Dutch-Israeli startup Prilenia Therapeutics raises €37.22M to develop treatments for Huntington’s Disease and ALS

Prilenia Therapeutics, a clinical-stage biotech company that develops novel treatments for neurodegenerative and neurodevelopmental disorders, announced that it has raised $43M (approx €37.22M) in an oversubscribed Series B round of funding. 

With this round, the company has now raised a total of $133.5M (approx €115.56M) in funding to date.

Investors

The round was led by Sands Capital, alongside Forbion and Morningside. Amplitude Ventures also joined the round as a new investor, in addition to existing investors Sectoral Asset Management, Talisman, and the ALS Investment Fund. 

Geert-Jan Mulder, MD, Prilenia Chairman and Managing Partner at Forbion, says “Prilenia has made tremendous progress since its founding through outstanding execution on all fronts. We are excited to continue to support the Company on its journey to develop pridopidine as a potential treatment for HD and ALS patients.”

“Improving the lives of patients and their families”

Founded in 2016 by Michael R Hayden (MBChB, PhD), Prilenia develops treatments for neurodegenerative and neurodevelopmental disorders. It is based in Naarden, the Netherlands, Herzliya, Israel, and Boston, MA in the US.

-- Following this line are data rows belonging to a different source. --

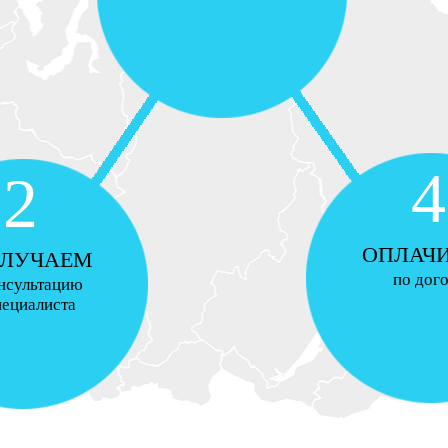
4
2
ОПЛАЧ
ЛУЧАЕМ
по дог
нсультацию
пециалиста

The company is developing its lead asset, Pridopidine, a potent Sigma-1-receptor (S1R) agonist with neuroprotective properties, for the treatment of Huntington’s Disease in a global phase 3 clinical study, PROOF-HD. Activation of the S1R by pridopidine enhances the clearance of toxic proteins, enhances energy production, and reduces cellular stress and inflammation. These mechanisms are crucial for a neuron’s function and survival.

In addition to this, pridopidine is also being evaluated in a clinical trial for the treatment of ALS in a phase 2/3 study in collaboration with The Healey Center.

Pridopidine is orally administered with therapeutic potential in HD, ALS and other neurodegenerative diseases and neurodevelopmental disorders such as Rett and Fragile-X syndromes. The drug is currently in late-stage clinical development for HD and ALS. Both trials, the global phase 3 clinical trial in HD (PROOF-HD) and the Healey platform trial in ALS are currently active.

Prilenia is continuing the clinical and preclinical evaluation of pridopidine in various neurodegenerative and neurodevelopmental indications and plans to initiate additional clinical studies in the future.

Capital utilisation

The proceeds from this round will help the company to prepare for potential registration and commercialisation of its lead drug candidate, pridopidine, for patients with Huntington’s Disease (HD) and Amyotrophic Lateral Sclerosis (ALS).

Founder of Prilenia, Dr. Michael R. Hayden says, “With the support of this group of leading investors, we are well-capitalised and resourced to continue advancing our programs towards potential registration and commercialisation. The recent completion of patient enrollment in our PROOF-HD Phase 3 clinical trial ahead of schedule and above target enrollment numbers is a significant milestone.”

Prilenia Therapeutics will also use the capital to accelerate timelines and expand its executive team and operations.